** Material for this task follows **

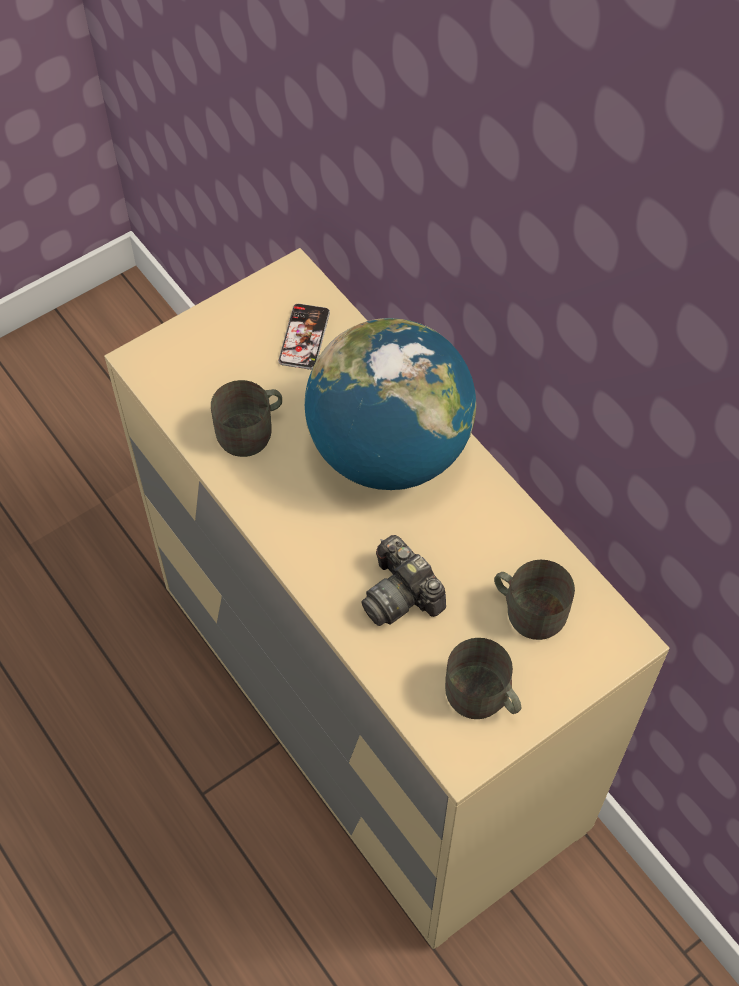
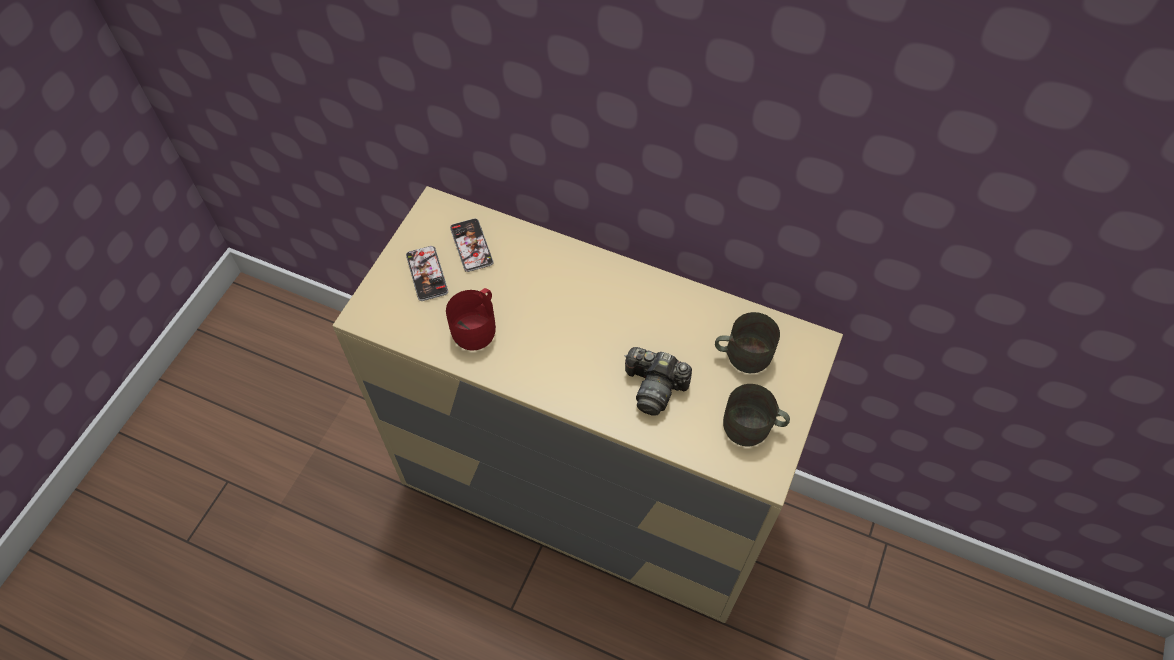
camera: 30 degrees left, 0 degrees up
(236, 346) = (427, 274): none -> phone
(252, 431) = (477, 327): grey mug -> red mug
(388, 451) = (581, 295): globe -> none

** End of Material for this task **
** Material for this task follows **

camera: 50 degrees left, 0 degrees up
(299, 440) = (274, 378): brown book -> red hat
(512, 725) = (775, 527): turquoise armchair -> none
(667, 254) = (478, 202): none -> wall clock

** End of Material for this task **
** Material for this task follows **

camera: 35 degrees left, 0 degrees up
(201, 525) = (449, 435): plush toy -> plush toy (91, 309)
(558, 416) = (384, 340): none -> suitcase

** End of Material for this task **

Above are the records; from them, give again exactly the lines from the one containing "camera: 30 degrees left, 0 degrees up" to the one containing "(388, 451) = (581, 295): globe -> none", both lines included, and nothing more.

Answer space:
camera: 30 degrees left, 0 degrees up
(236, 346) = (427, 274): none -> phone
(252, 431) = (477, 327): grey mug -> red mug
(388, 451) = (581, 295): globe -> none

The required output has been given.